As the temperature continues to dip, we often find ourselves indoors. But, the colder weather can be some of the best times for you and your children to enjoy the beauty of nature and become citizen scientists!
Although the fall and winter months represent a general decrease in plant and animal activity, these seasons still provide us with more opportunities to engage in observation using senses other than just our eyes. Here are three ways to engage in some fun, STEAM-focused (science, technology, engineering, arts and mathematics) investigations with your children.
1. Observe your surroundings: Take advantage of the colder weather and observe your surroundings. While there may not be as much activity outside in the fall and winter months, there is still a lot going on around us. Grab your coats, hats, and gloves and head outdoors.
Find a quiet space to take in your surroundings and have your children close their eyes. After a few moments, ask them what sounds they are hearing. What scents do they smell? What do they feel on their skin? Then, have them do the same with their eyes open. It's a perfect time for them to get more connected to nature.
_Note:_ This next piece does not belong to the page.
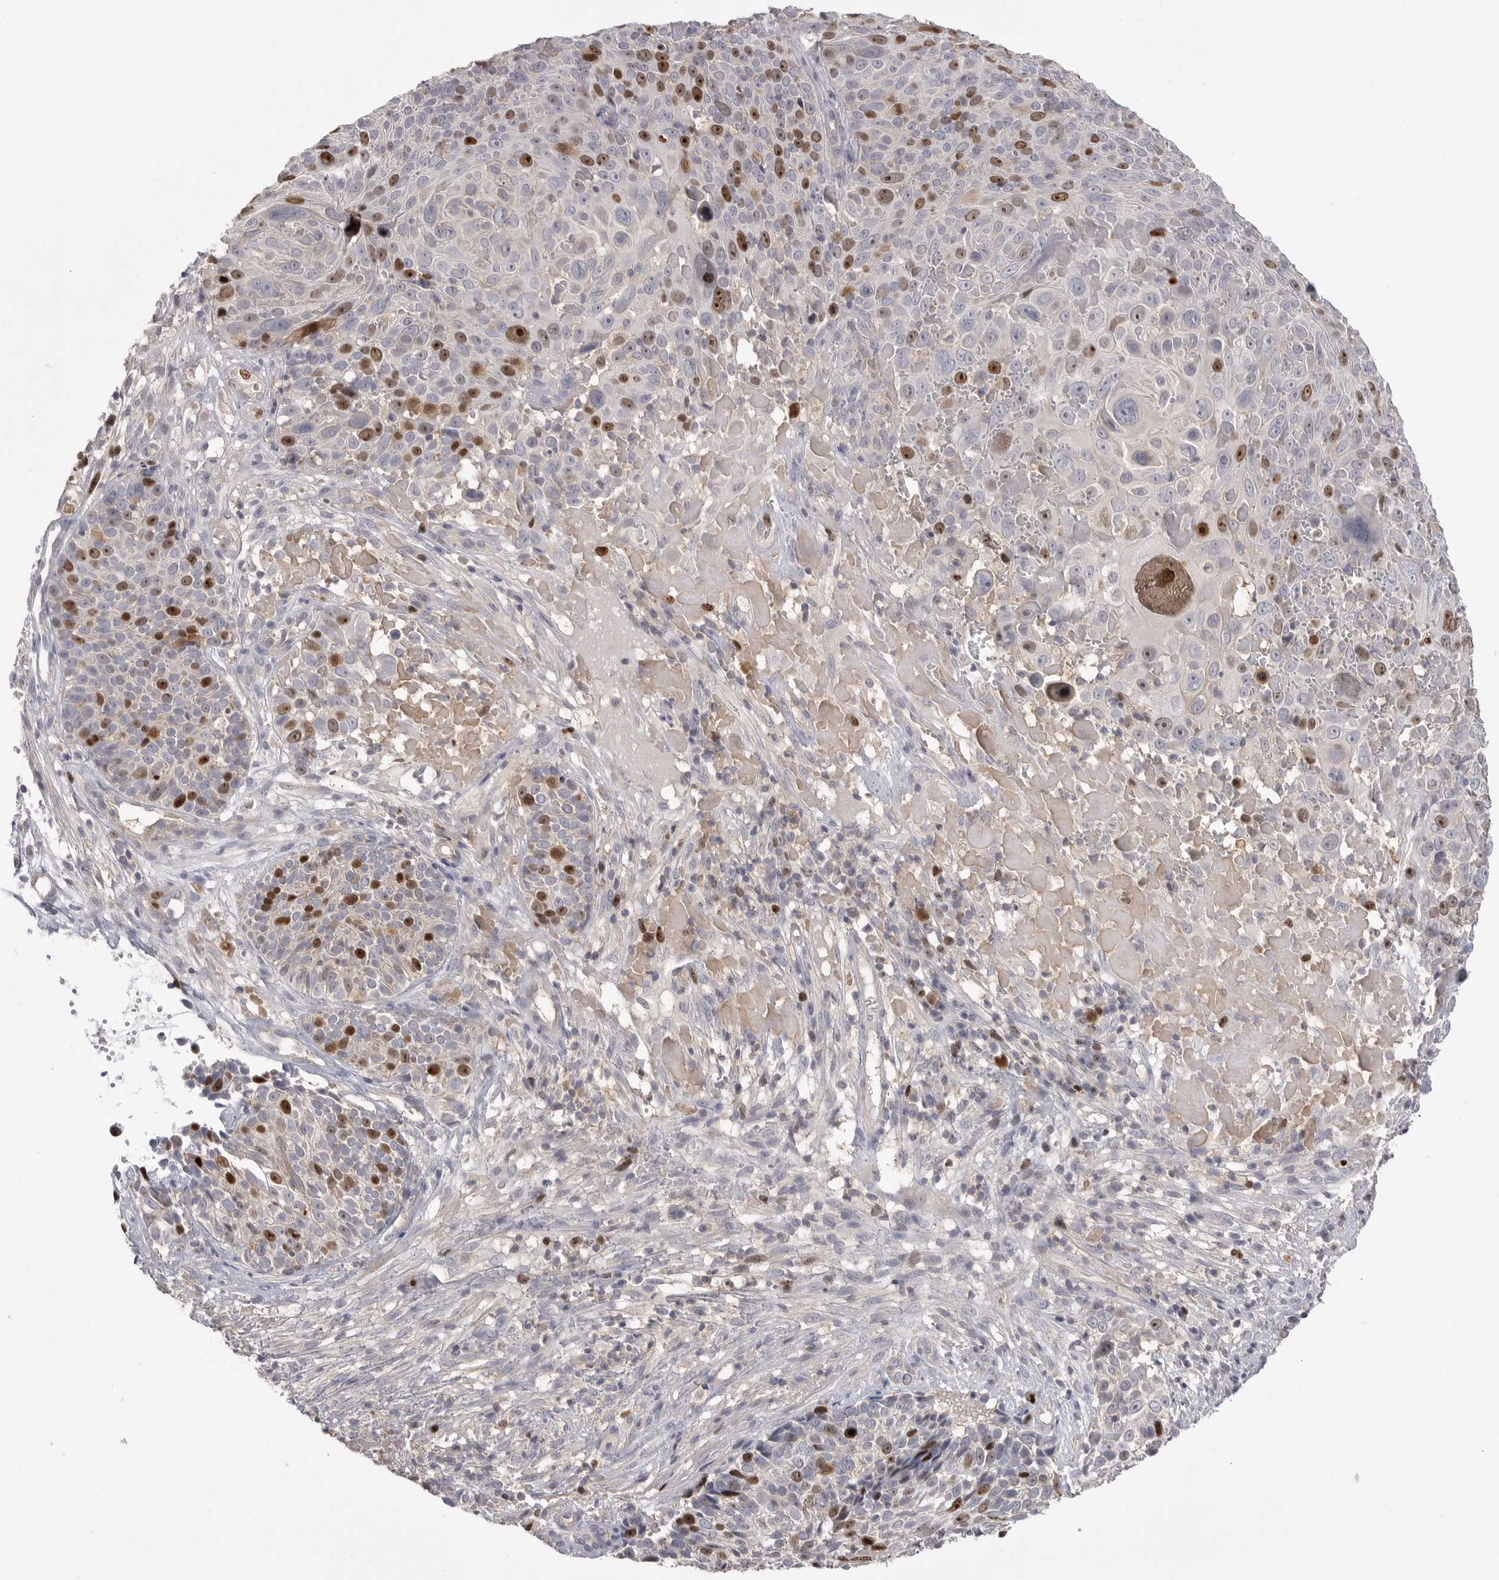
{"staining": {"intensity": "strong", "quantity": "<25%", "location": "nuclear"}, "tissue": "cervical cancer", "cell_type": "Tumor cells", "image_type": "cancer", "snomed": [{"axis": "morphology", "description": "Squamous cell carcinoma, NOS"}, {"axis": "topography", "description": "Cervix"}], "caption": "Immunohistochemistry histopathology image of neoplastic tissue: human cervical cancer stained using IHC exhibits medium levels of strong protein expression localized specifically in the nuclear of tumor cells, appearing as a nuclear brown color.", "gene": "TOP2A", "patient": {"sex": "female", "age": 74}}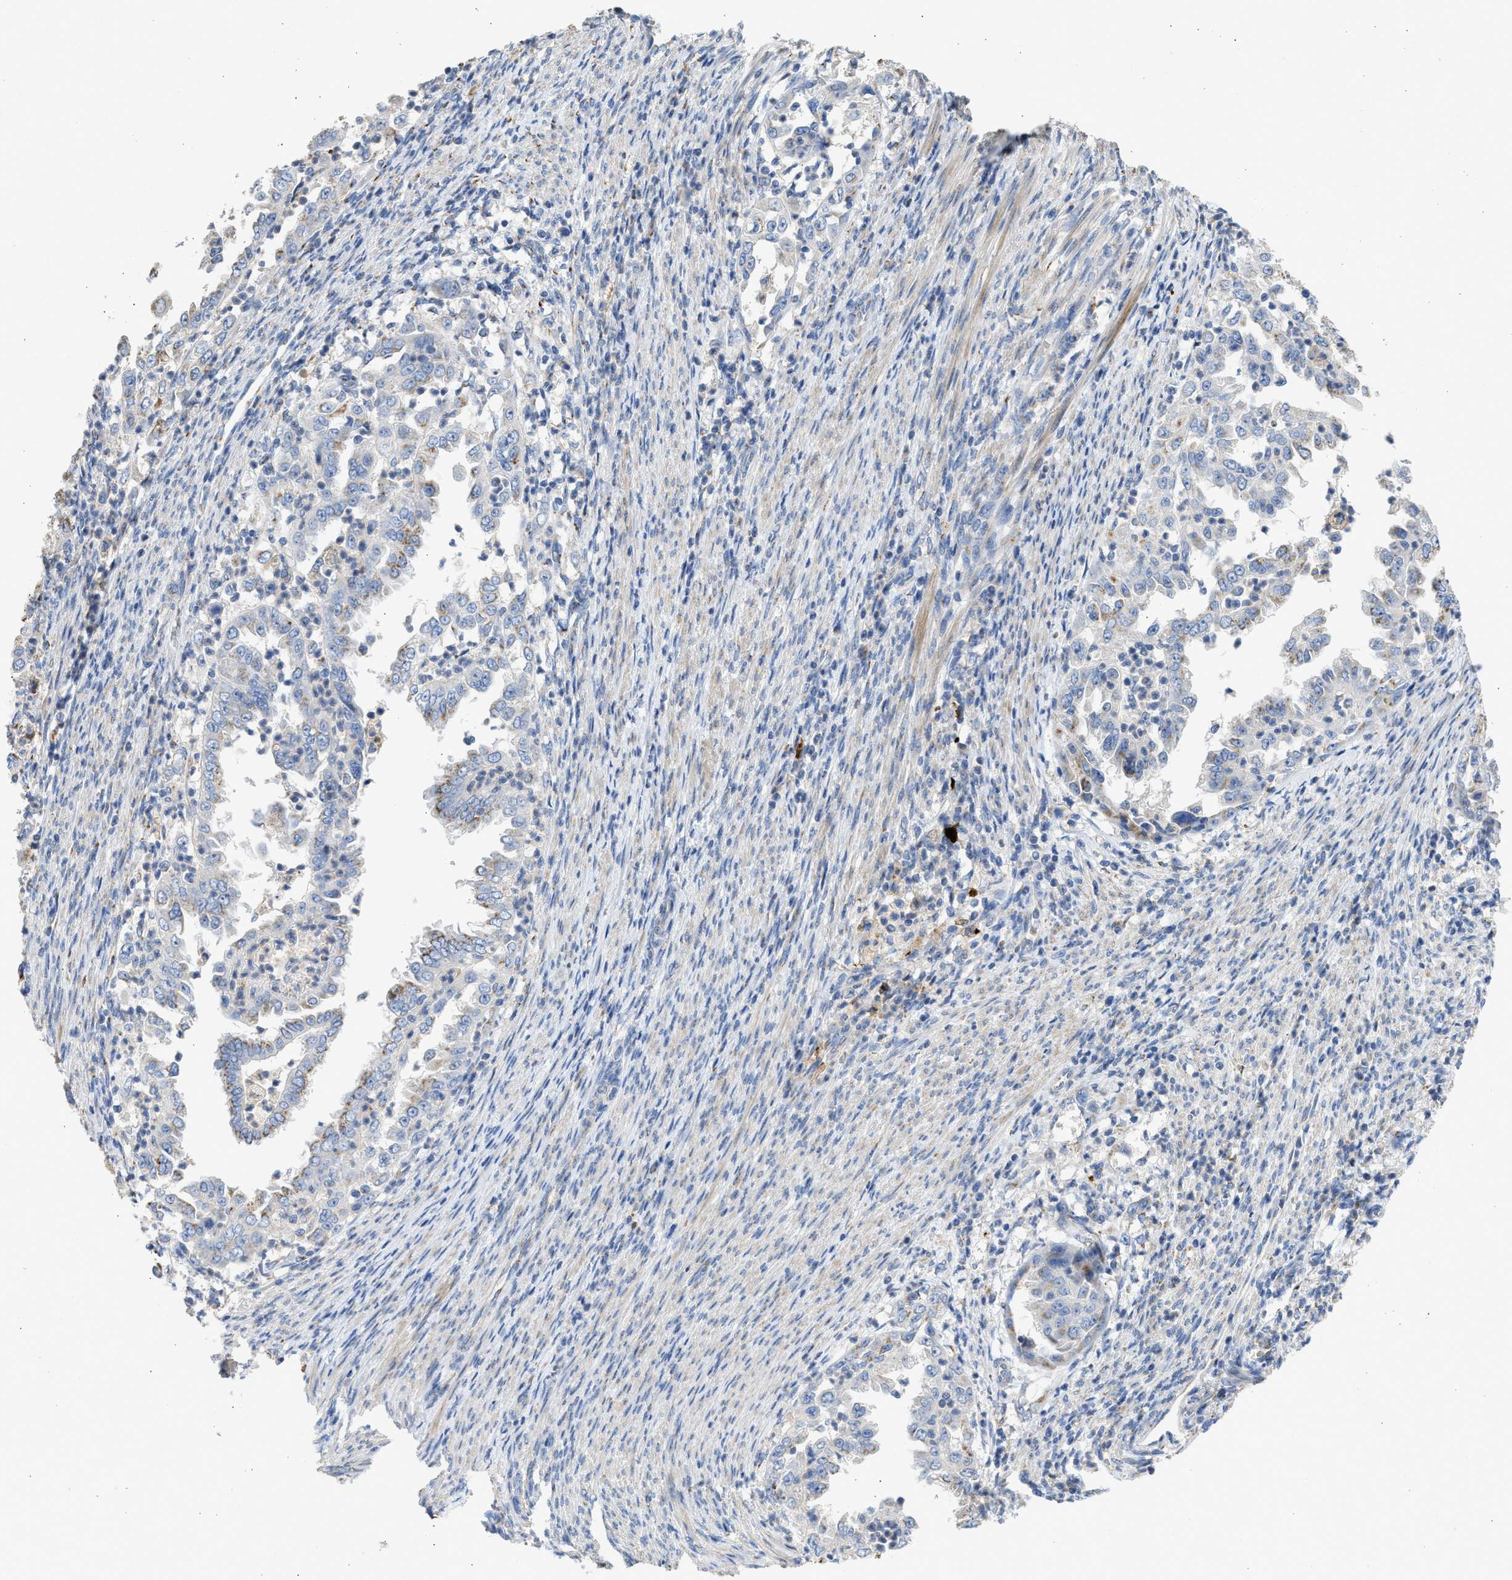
{"staining": {"intensity": "moderate", "quantity": "25%-75%", "location": "cytoplasmic/membranous"}, "tissue": "endometrial cancer", "cell_type": "Tumor cells", "image_type": "cancer", "snomed": [{"axis": "morphology", "description": "Adenocarcinoma, NOS"}, {"axis": "topography", "description": "Endometrium"}], "caption": "Endometrial cancer stained with a protein marker displays moderate staining in tumor cells.", "gene": "IPO8", "patient": {"sex": "female", "age": 85}}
You could also bring along a sketch book and have them draw what they are seeing as a creative way to illustrate the world around them.
2. Observation tools/citizen science: Invest in a pair of binoculars! Encourage your children to set aside time to observe the world around them and explore it through this observational tool. They may start to notice birds and other animals that stick around for the chillier months or the changes in trees and plants. Ask them questions about what they are seeing and have them write their observations down in a journal. Once they observe over a period of time, it's a nice way to look back and reflect on what they've viewed through their binoculars.
Take the science fun a step further and have your children input their findings on Zooniverse. It's a people-powered project platform that includes subjects like science, social studies and finance designed for children and adults. You and your child can enter the data you've collected and it can be used for real research. Your children will become instant citizen scientists!
3. Photography that lasts: Do you have a favorite view from a window in your house? If so, this is a fun way to engage your children. Each day for a week or a month (however long you'd like!), take a picture from the same spot and start to observe the changes. Over that period of time, you and your children can track what you've captured on your camera or iPhone. For example, have the trees or leaves changed? Do you notice any animals? What do the clouds look like? Talk with your children about why those changes may or may not be occurring this time of year. It's an interactive way to sift through all the images in a row and discuss the changes over time.
While the fall and winter seasons may prevent us from being outdoors as much as we'd like, there are still ways to keep your children's brains active and continue to explore, discover and learn!